The 43rd Annual Pacific Southwest Emmy Awards was held at the Sheraton San Diego Hotel and Marina. This is where David Brooks won four awards and Alejandro Tamayo won two awards.
“It’s a peculiar feeling to win,” Brooks said, “just before we won our first Emmy of the night I was telling myself that ‘I would be satisfied with a single statuette.’”
He said that the gold and black-based statues weigh about two pounds and measure almost 14″ in height.
“I won awards for my photography,” Tamayo said, “I worked with Sharon Heilbrunn and David Brooks on a sports story on Malcom Floyd, [the] retired Chargers’ player.”
The 10 minute video, called “That’s So Malcom,” is about the (12-year NFL veteran) wide-receiver’s experience playing with the former San Diego team. His teammates Philip Rivers and Antonio Gates made a cameo appearance and spoke about Malcom too.
“The three of us have worked together on several video stories,” Brooks said, “so it was nice to win as a team.”
The video was showcased on the San Diego Union Tribune website. Tamayo still works at the newspaper as a photojournalist. Brooks also worked there for about 12 years as a photojournalist, but has recently transferred to the San Diego Community College District to work as a multimedia specialist. The two visited the campus last year as guest speakers for a couple of classes.
“As a student at City (between 1992-1999), I was able to see different cultural events and those experiences opened my horizon,” Tamayo said.

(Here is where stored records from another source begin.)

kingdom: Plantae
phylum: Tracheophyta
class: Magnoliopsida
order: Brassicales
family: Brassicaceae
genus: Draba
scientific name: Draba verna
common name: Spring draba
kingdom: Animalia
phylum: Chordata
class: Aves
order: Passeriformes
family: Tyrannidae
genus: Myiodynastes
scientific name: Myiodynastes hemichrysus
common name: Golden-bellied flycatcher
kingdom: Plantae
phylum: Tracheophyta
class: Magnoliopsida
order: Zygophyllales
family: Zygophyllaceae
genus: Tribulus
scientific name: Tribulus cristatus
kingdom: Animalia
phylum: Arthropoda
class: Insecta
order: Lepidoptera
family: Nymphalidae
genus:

Brooks also attended City in 1992 when he was 18 years old, but never met Tamayo (not until they worked together at the UT). “I enjoyed my time at City College,” he said. “I flourished in the photography department and being downtown really fed my curiosity and desire to explore the city around me looking for interesting things to photograph.”
Tamayo also won a Journalistic Enterprise award with Brooks and eight others from the newspaper, for producing several stories last year.
“I [also] won an Emmy for video editing on a series of stories on Pearl Harbor survivors called ‘Keeping Pearl Harbor Memories Alive,’” Brooks said, “several people were involved with this series.”
Brooks’s fourth Emmy was for a video story on a local group of circus performers called “Circus Collective,” which he produced, shot and edited. “It was just one of those opportunities where you meet the right people and they allow you into their lives, access is the key to a good story,” he said.
The two were accompanied by their wives, Zoe Brooks and Raquel Meneses; both who (along with their families) they attained much of their gratitude toward. They were also thankful to many of their fellow-staff and supervisors at the newspaper.
Many of the journalism and photography students on campus were inspired by the two and wonder how they can achieve such success.
“If you want to work in journalism you need to start with small school papers, create a portfolio, build a website, and YouTube and Vimeo accounts,” Tamayo suggested. “You will need a place to archive your work.”
Brooks said “Learn how to shoot and edit video; the more you know, the more valuable you are to a company.”